▶ [Directions for this task]:
Print all of the following rows verbatim, omitting the pictures from your output.
── Task input
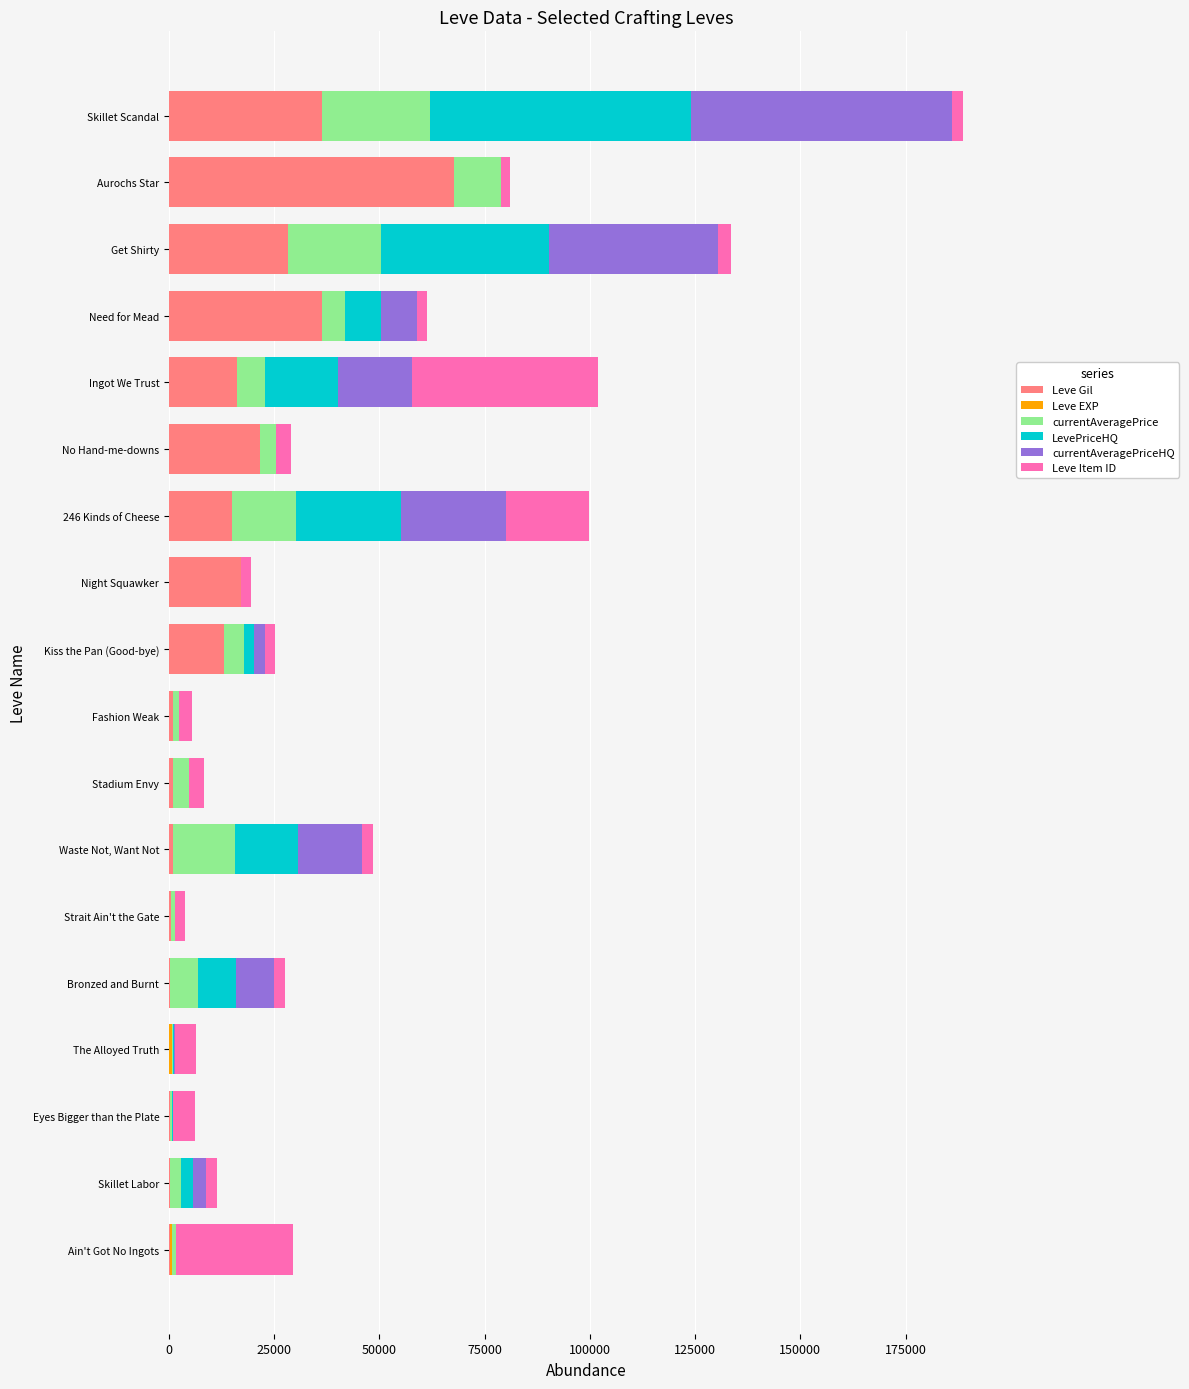

Which category has the highest value in the Leve Gil series?

Aurochs Star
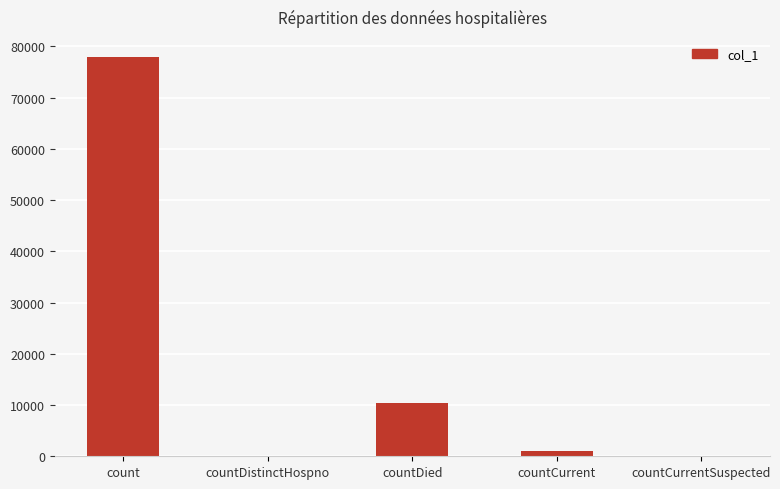

What is the greatest value displayed?

77924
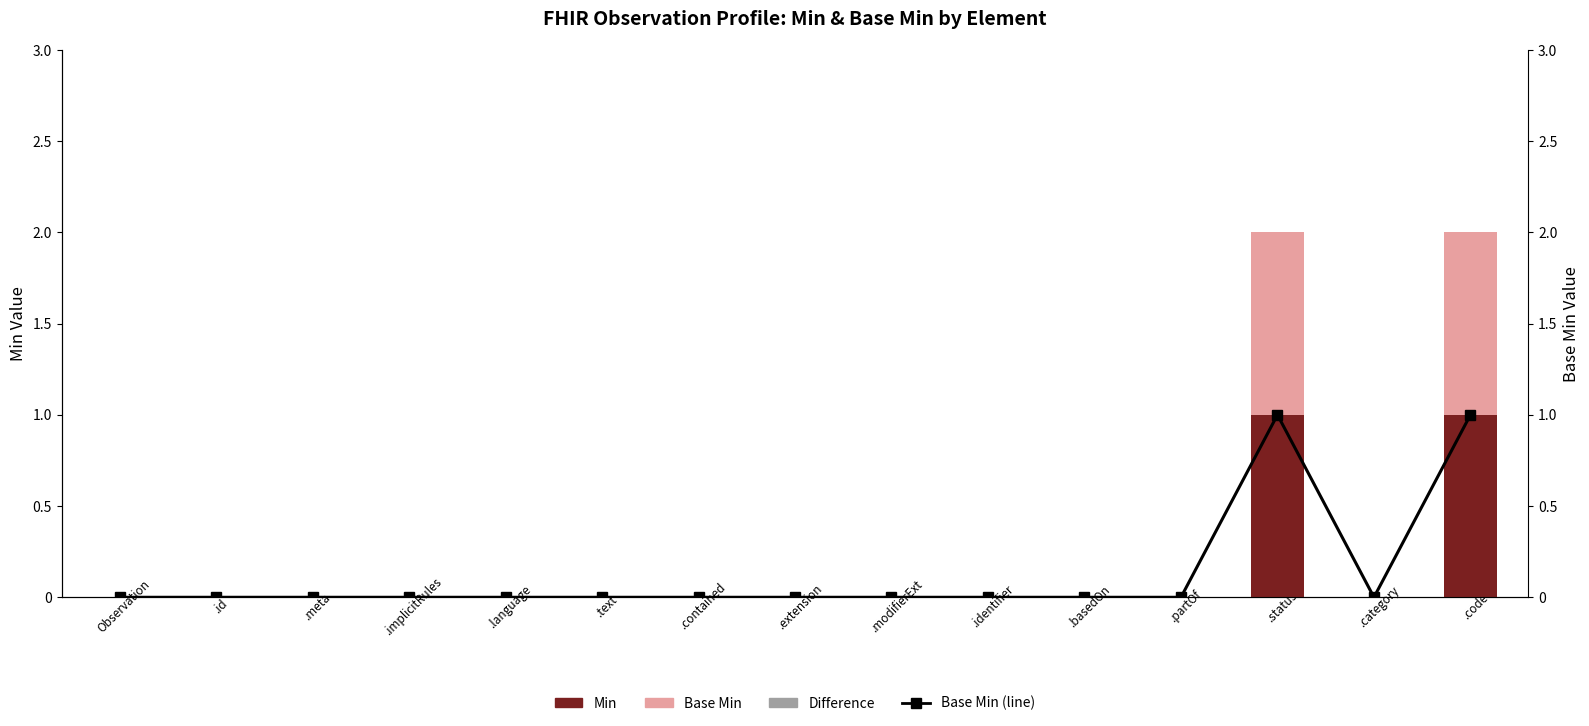

Between .basedOn and .category, which series saw the biggest shift?

Min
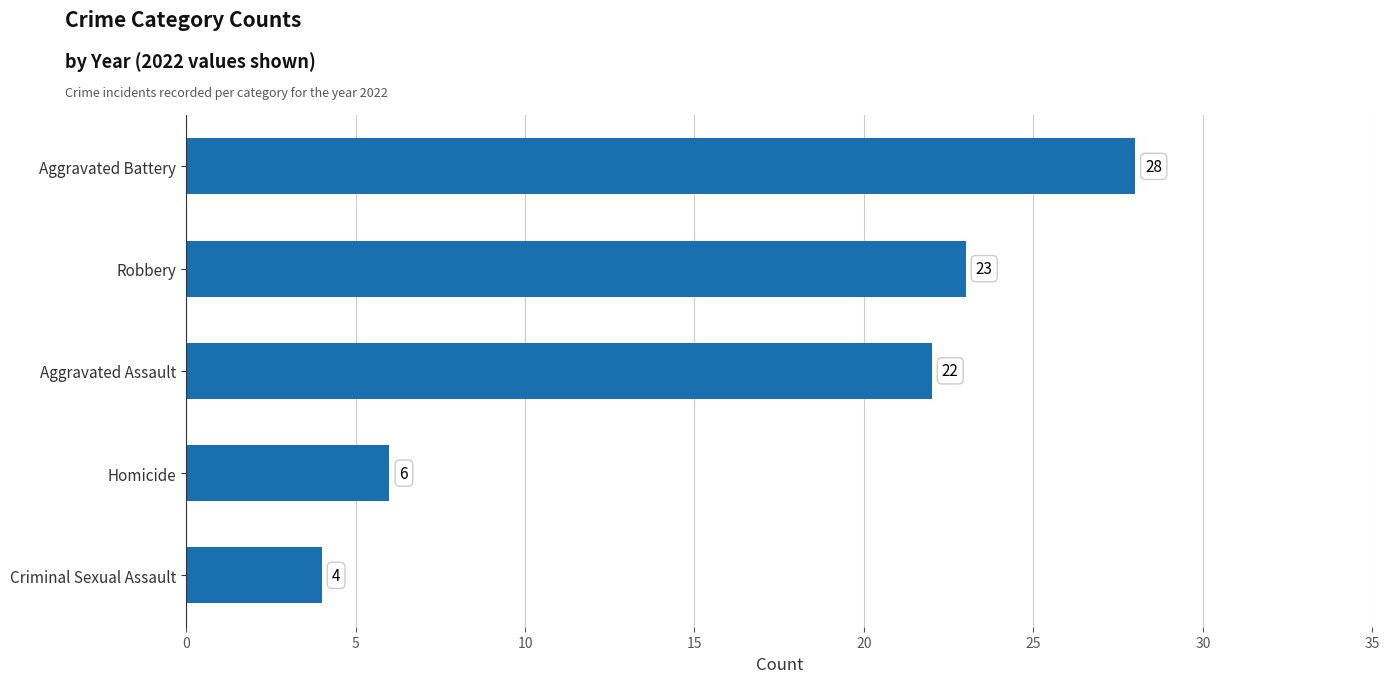

What is the sum of all values?

83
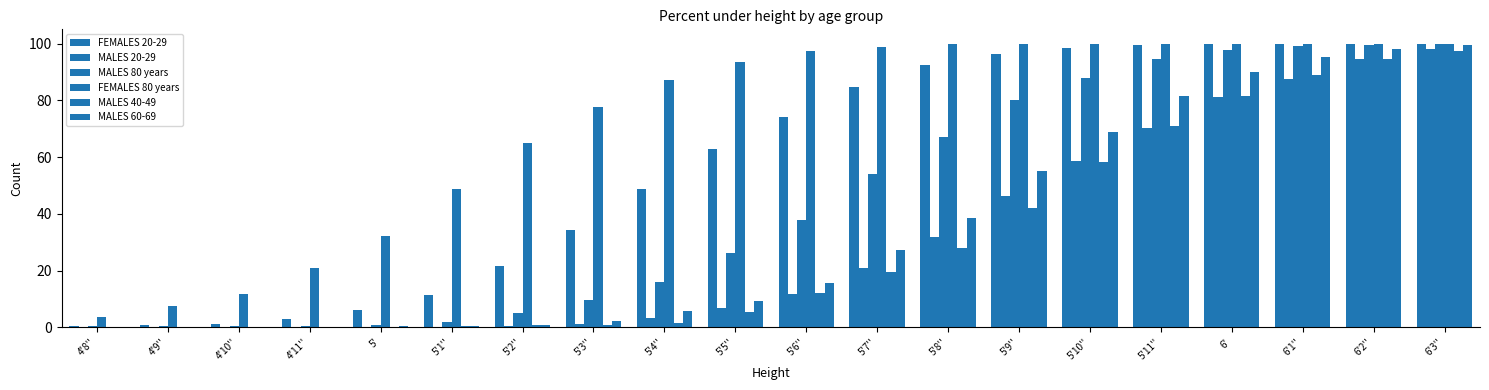

True or false: MALES 20-29 has a value of 1.9 at 5'3''.

False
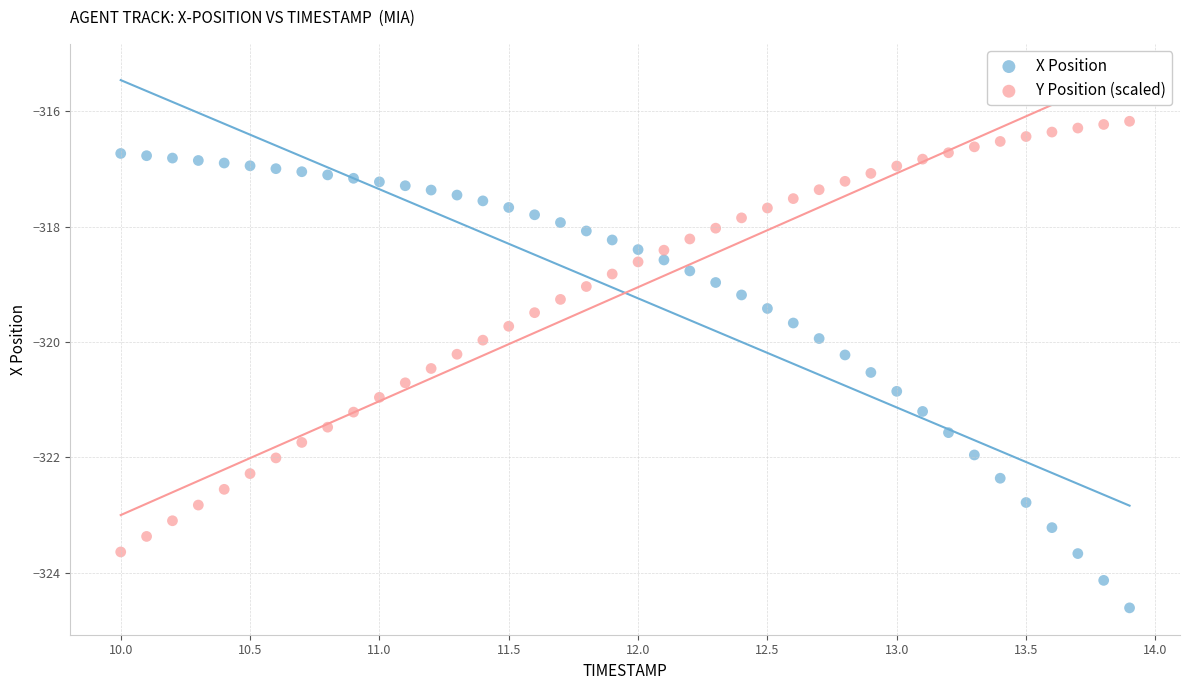

Which series contains the lowest Y value?

X Position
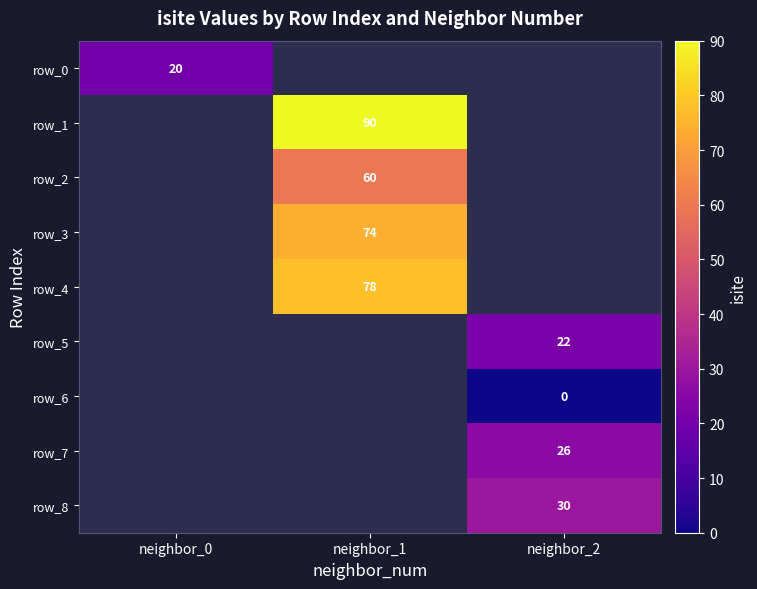

The value of row_7 at neighbor_2 is 26.0. True or false?

True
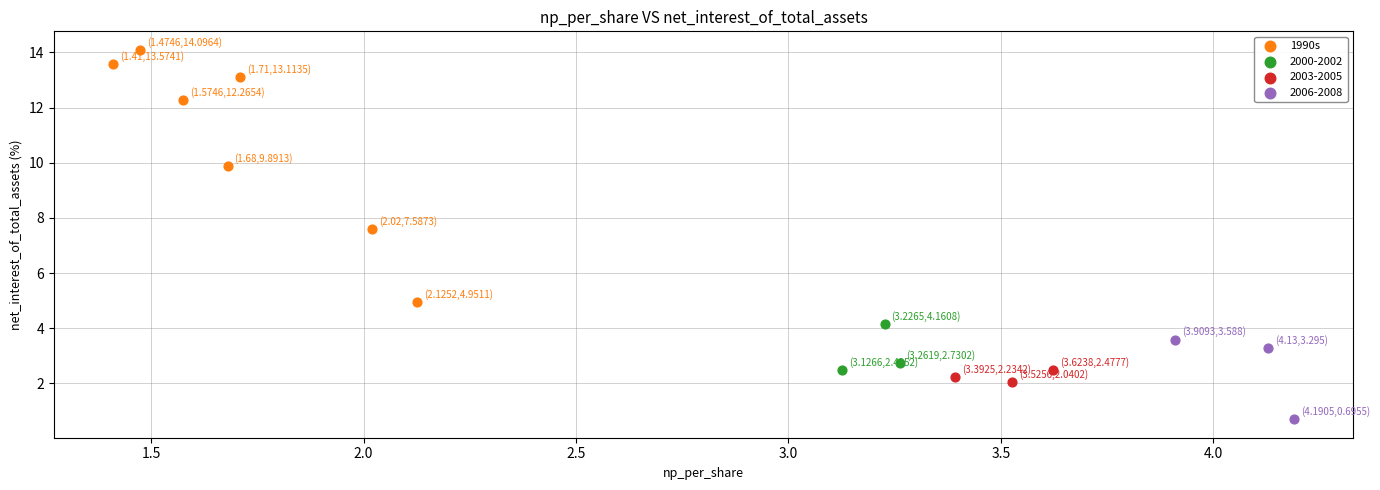

Which series has the largest Y range (max minus min)?

1990s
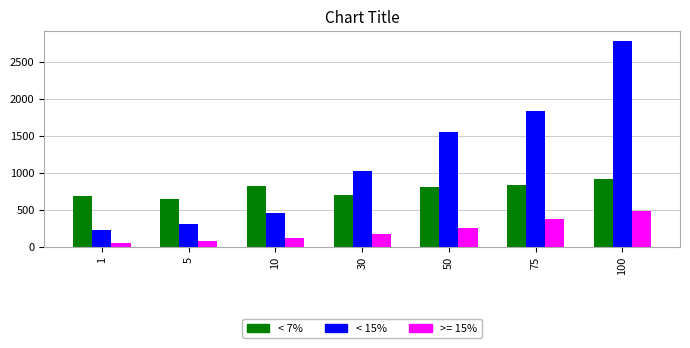

What is the maximum value shown in the chart?

2780.4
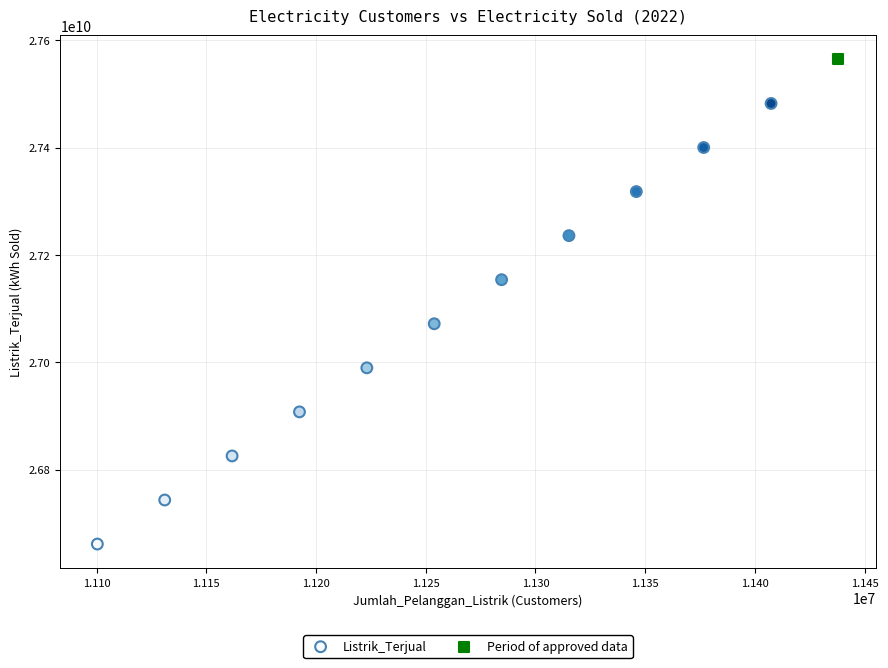

What are all the series names shown in the legend?

Listrik_Terjual, Period of approved data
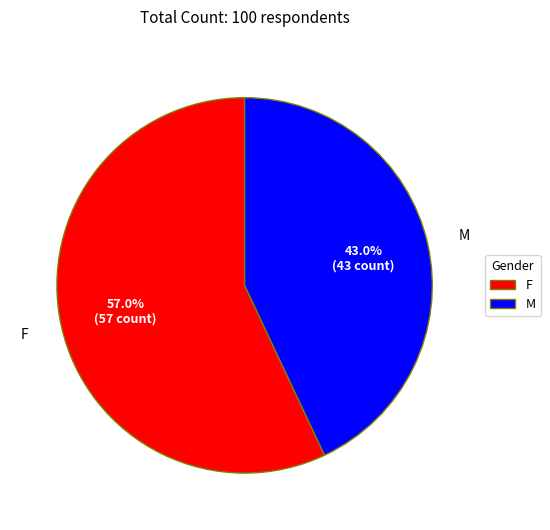

Which slice represents more than half of the pie?

F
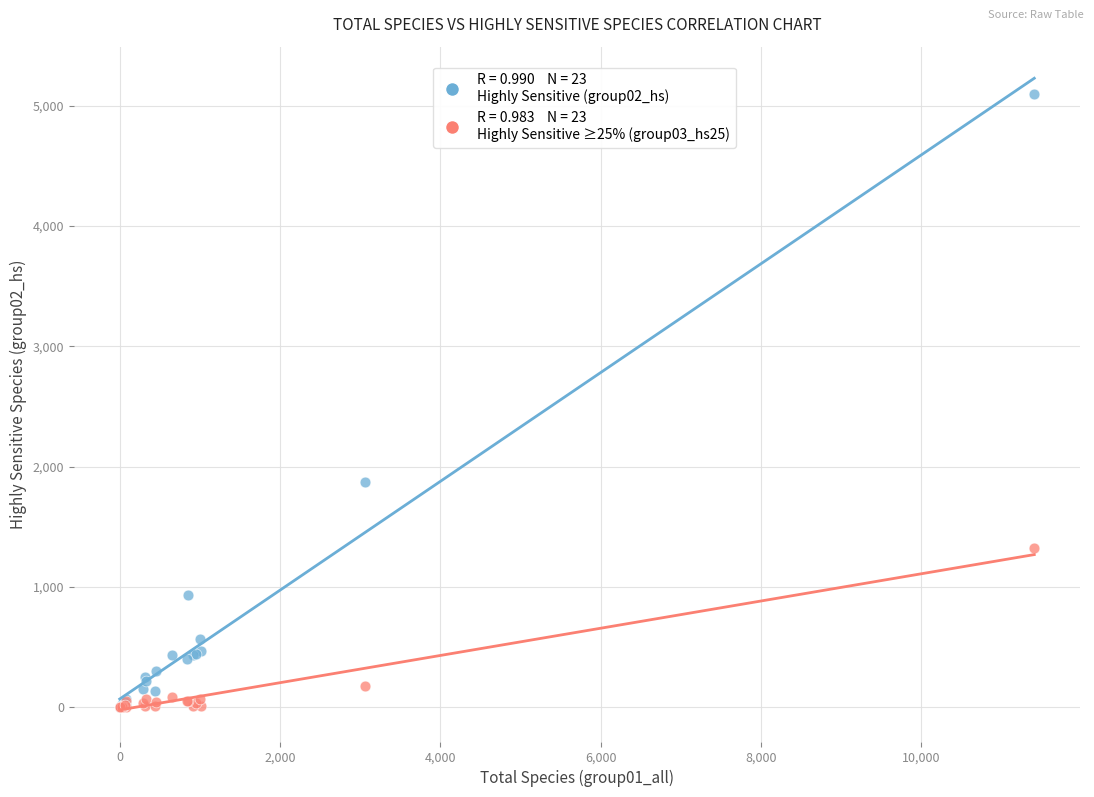

Across all series, what Y value is closest to 2547?

1871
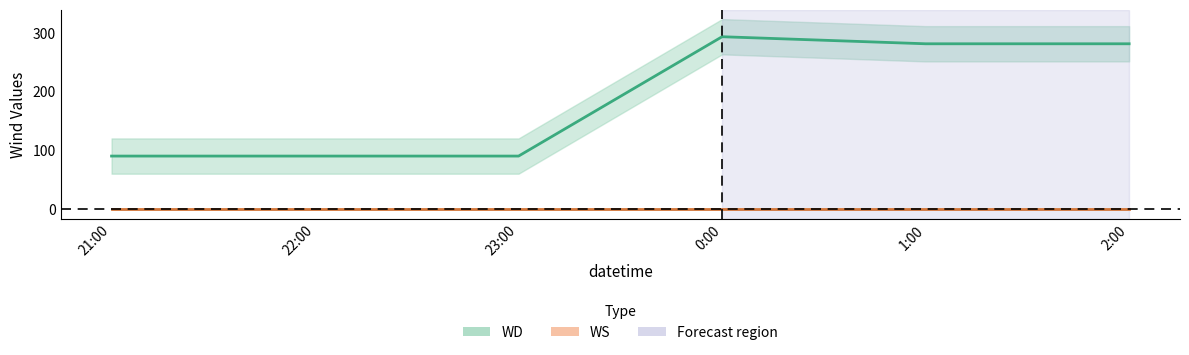

At which label does the data first exceed 281?

0:00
────
▶ [Your solution]:
Which category has the highest value in the Leve Gil series?

Aurochs Star

What is the greatest value displayed?

77924

Between .basedOn and .category, which series saw the biggest shift?

Min

What is the sum of all values?

83

True or false: MALES 20-29 has a value of 1.9 at 5'3''.

False

Which series contains the lowest Y value?

X Position

The value of row_7 at neighbor_2 is 26.0. True or false?

True

Which series has the largest Y range (max minus min)?

1990s

What is the maximum value shown in the chart?

2780.4

What are all the series names shown in the legend?

Listrik_Terjual, Period of approved data

Which slice represents more than half of the pie?

F

Across all series, what Y value is closest to 2547?

1871

At which label does the data first exceed 281?

0:00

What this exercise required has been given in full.